If you are planning to remove the front suspension base or hub, or the sub-frame, you’ll probably have to remove the 19 mm nut and bolt that attaches the rod to the sub-frame. At the hub side, the rod has some flex, so I could use a small hammer to tap the rod away from sub-frame, after the 19 mm nut and bolt were removed.
The rearward-facing fastener is in close proximity to a welded steel structure that made it non-viable for me to get a socket into position there, so the socket went in front, and I used an open-ended wrench at the rear.
If the nut comes loose easily, life is good, but in one case out of six so far, it didn’t, and it was so tight that I couldn’t loosen it even with all of my upper body strength. Penetrating oil, and tapping the fastener with a hammer, was the next step. So far, even that hasn’t done the trick, so I’m investing in a long breaker bar, next.
If you’re planning a task that involves removal of the front hub, the wire for the front brake pad wear sensor will need to be undone.
As I recall, car manufacturers consider it unnecessary to have such a sensor at each front wheel since the driver side is likely to wear out approximately at the same rate as the passenger side, which is why it’s normal to see such a wire only on one side, not both.
By contrast, the ABS wires are on each side.

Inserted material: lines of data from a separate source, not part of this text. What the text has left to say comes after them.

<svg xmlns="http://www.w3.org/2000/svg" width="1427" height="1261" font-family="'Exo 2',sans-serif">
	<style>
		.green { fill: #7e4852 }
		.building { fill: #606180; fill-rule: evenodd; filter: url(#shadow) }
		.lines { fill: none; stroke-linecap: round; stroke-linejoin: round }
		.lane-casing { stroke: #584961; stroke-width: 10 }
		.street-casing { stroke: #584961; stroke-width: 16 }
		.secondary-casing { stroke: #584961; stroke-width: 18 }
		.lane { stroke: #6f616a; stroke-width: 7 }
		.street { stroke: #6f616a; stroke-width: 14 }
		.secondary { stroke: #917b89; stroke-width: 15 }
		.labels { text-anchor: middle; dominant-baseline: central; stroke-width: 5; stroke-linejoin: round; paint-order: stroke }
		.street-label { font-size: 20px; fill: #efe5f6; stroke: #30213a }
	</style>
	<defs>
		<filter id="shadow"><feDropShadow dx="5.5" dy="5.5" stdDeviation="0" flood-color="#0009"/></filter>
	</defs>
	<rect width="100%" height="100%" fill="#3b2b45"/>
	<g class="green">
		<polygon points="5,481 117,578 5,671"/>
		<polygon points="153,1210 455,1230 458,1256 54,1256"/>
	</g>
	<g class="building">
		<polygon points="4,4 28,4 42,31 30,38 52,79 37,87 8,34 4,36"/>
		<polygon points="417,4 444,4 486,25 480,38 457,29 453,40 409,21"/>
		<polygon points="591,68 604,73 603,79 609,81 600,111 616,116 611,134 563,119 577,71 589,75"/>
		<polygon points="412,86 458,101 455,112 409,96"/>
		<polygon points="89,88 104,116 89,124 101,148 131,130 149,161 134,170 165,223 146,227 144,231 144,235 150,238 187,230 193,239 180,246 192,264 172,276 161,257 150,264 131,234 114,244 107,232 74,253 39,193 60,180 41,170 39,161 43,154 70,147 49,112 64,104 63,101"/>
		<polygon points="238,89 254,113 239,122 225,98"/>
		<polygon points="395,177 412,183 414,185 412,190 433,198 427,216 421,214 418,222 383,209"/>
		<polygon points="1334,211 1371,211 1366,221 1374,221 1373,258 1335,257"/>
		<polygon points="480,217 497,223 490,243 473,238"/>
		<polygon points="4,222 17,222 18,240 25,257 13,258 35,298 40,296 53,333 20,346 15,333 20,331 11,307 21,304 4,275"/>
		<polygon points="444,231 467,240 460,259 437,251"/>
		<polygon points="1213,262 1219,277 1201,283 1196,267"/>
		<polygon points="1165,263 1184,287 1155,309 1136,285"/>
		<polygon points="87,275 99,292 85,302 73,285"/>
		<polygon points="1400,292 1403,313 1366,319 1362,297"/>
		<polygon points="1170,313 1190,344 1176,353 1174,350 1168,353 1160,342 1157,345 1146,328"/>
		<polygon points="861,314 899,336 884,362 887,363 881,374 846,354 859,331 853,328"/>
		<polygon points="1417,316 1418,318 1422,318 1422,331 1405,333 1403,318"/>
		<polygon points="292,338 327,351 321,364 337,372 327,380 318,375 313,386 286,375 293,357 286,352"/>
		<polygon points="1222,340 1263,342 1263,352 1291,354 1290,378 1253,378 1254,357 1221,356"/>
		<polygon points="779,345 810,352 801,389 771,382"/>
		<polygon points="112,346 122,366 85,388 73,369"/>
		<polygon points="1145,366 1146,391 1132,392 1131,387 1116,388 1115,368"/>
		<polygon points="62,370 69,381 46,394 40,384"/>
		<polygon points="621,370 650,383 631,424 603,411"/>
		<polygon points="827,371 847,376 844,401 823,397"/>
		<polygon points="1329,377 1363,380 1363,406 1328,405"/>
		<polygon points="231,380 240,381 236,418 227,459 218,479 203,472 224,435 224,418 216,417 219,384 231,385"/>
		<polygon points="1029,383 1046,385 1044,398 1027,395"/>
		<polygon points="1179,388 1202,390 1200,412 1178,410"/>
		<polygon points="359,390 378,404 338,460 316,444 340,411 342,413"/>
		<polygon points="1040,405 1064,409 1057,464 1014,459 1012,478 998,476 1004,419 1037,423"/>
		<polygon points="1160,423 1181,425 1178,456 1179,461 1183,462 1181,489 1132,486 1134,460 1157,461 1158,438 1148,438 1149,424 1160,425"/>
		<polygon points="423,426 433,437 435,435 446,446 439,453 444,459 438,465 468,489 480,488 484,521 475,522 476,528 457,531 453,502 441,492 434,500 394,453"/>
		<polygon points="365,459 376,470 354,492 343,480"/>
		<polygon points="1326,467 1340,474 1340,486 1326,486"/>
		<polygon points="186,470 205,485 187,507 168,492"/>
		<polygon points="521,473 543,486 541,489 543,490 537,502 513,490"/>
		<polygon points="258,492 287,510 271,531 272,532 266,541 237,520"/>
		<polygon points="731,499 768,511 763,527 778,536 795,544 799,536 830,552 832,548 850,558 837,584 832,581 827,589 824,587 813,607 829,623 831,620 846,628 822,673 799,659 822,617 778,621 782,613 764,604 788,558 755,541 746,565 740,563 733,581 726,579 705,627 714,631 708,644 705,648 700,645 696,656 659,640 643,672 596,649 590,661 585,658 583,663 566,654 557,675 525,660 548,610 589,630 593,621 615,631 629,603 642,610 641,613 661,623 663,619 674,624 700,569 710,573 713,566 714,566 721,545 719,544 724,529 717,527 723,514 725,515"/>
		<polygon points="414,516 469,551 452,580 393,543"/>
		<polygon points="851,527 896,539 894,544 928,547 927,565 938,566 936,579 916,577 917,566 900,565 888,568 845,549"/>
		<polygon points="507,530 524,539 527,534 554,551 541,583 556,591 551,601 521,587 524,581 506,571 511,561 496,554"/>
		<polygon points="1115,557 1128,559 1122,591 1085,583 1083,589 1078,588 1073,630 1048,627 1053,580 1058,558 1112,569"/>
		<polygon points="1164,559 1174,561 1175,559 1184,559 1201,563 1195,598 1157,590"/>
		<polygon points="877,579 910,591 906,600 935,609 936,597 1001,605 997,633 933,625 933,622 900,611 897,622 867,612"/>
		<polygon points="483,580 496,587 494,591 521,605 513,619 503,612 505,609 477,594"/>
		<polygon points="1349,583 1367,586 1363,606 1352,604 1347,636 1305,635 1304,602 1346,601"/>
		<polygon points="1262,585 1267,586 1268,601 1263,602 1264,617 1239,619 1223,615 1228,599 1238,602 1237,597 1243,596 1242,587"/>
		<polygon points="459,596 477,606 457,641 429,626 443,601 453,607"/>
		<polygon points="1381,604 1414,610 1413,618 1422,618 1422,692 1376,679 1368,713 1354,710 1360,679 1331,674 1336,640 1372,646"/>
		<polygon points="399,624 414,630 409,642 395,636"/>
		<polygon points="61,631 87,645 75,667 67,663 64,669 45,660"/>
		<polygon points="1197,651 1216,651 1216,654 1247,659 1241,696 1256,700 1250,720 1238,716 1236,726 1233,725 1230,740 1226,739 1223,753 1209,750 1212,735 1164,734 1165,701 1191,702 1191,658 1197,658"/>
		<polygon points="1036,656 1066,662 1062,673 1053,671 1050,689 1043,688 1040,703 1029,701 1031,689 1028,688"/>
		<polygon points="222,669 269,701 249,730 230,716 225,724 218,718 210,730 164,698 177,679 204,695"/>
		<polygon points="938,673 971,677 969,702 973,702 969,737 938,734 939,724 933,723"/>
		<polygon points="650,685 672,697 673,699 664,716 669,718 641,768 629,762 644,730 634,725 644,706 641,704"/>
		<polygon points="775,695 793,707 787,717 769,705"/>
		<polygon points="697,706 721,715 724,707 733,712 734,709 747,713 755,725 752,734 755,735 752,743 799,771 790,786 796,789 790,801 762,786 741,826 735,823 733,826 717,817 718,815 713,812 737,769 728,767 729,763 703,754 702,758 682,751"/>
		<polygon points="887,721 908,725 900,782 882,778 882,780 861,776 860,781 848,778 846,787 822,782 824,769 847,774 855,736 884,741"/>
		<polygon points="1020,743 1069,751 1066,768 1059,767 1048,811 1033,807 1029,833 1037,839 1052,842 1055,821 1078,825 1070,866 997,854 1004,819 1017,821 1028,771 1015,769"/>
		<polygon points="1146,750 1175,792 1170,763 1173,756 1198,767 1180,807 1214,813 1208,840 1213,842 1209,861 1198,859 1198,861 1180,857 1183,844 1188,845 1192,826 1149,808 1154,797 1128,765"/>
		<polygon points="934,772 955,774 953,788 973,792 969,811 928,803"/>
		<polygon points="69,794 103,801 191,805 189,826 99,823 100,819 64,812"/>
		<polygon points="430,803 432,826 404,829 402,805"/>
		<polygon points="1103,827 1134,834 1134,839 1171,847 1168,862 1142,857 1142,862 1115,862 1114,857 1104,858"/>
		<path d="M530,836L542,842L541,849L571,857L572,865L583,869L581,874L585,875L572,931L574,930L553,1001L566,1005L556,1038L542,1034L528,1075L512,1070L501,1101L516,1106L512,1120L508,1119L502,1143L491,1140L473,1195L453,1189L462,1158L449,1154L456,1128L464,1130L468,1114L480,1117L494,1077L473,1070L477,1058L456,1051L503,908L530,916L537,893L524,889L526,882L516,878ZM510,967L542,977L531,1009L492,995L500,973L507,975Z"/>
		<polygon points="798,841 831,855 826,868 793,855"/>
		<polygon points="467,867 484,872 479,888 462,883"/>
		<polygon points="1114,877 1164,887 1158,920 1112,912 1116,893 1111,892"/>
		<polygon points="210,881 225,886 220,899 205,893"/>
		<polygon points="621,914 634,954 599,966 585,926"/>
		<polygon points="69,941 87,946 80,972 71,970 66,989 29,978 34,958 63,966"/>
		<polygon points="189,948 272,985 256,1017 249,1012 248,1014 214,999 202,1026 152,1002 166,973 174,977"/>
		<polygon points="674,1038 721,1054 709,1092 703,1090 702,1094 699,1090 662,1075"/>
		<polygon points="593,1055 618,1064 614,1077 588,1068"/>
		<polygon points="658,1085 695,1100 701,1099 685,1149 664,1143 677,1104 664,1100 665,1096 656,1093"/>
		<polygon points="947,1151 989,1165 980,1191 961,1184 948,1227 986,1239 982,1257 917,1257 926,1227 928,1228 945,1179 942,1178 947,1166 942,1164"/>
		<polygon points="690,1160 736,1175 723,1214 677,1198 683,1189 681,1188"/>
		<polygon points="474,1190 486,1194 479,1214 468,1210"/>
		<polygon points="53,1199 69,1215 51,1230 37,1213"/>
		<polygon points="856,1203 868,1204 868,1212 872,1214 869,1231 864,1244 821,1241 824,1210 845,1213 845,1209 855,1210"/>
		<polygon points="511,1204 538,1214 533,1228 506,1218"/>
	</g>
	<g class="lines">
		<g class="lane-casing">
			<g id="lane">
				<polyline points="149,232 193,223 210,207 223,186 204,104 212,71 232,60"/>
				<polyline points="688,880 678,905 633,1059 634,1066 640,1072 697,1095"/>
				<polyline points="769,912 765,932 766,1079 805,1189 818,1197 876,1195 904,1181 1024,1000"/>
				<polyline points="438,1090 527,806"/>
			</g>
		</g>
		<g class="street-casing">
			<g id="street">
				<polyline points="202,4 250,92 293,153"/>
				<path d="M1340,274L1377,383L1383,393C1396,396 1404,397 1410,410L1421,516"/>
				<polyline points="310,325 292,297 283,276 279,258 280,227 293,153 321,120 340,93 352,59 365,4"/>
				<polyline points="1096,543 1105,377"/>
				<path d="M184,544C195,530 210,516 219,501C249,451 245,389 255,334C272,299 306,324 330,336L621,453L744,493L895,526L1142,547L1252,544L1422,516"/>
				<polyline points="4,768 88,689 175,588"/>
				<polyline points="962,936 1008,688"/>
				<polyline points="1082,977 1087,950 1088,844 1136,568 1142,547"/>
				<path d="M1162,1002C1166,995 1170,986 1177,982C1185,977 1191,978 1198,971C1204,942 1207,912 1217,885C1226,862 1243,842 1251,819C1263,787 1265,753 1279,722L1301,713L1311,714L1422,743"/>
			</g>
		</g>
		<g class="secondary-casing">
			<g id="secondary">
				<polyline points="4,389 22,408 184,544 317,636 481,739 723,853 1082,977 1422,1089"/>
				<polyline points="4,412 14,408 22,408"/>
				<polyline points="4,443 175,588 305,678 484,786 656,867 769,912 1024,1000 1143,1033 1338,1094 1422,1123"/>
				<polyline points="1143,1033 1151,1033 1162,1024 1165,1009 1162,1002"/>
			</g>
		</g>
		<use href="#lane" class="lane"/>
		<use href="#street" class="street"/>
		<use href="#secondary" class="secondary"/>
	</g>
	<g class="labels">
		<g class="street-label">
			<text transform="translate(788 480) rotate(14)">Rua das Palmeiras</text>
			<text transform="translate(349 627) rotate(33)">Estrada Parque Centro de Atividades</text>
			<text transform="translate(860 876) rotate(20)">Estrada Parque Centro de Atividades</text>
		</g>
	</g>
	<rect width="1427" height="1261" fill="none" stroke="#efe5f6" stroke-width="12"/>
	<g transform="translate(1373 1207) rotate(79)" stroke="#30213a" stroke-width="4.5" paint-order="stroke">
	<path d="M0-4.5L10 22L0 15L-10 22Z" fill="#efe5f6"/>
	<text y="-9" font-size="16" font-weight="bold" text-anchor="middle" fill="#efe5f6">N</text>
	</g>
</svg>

The sensor wire disappears into a plug in the inner wheel well well. Try to fight the temptation to cut the wire, and trace the wiring until you can find a place to unplug it. At this time, I have yet to find it myself, but I hope this write-up helps at least a little bit.
If you’re planning a task that involves removal of the front hub, the ABS wire will need to be undone.
The wire runs from the hub to a rubber splash shield in the inner wheel well. The shield has a protruding rib so that I could grasp it firmly and twist it 90 degrees. It then came loose, and I could pull it towards me and see a electrical connection.
By pulling its ends clumsily in opposite directions, I managed to break the plug. By being more careful the second time, I still managed to break the plug. The 20-plus-year-old plastic seems pretty brittle which should probably not be surprising to me.
When I pulled very carefully, I was able to separate subsequent plug connections without additional damage.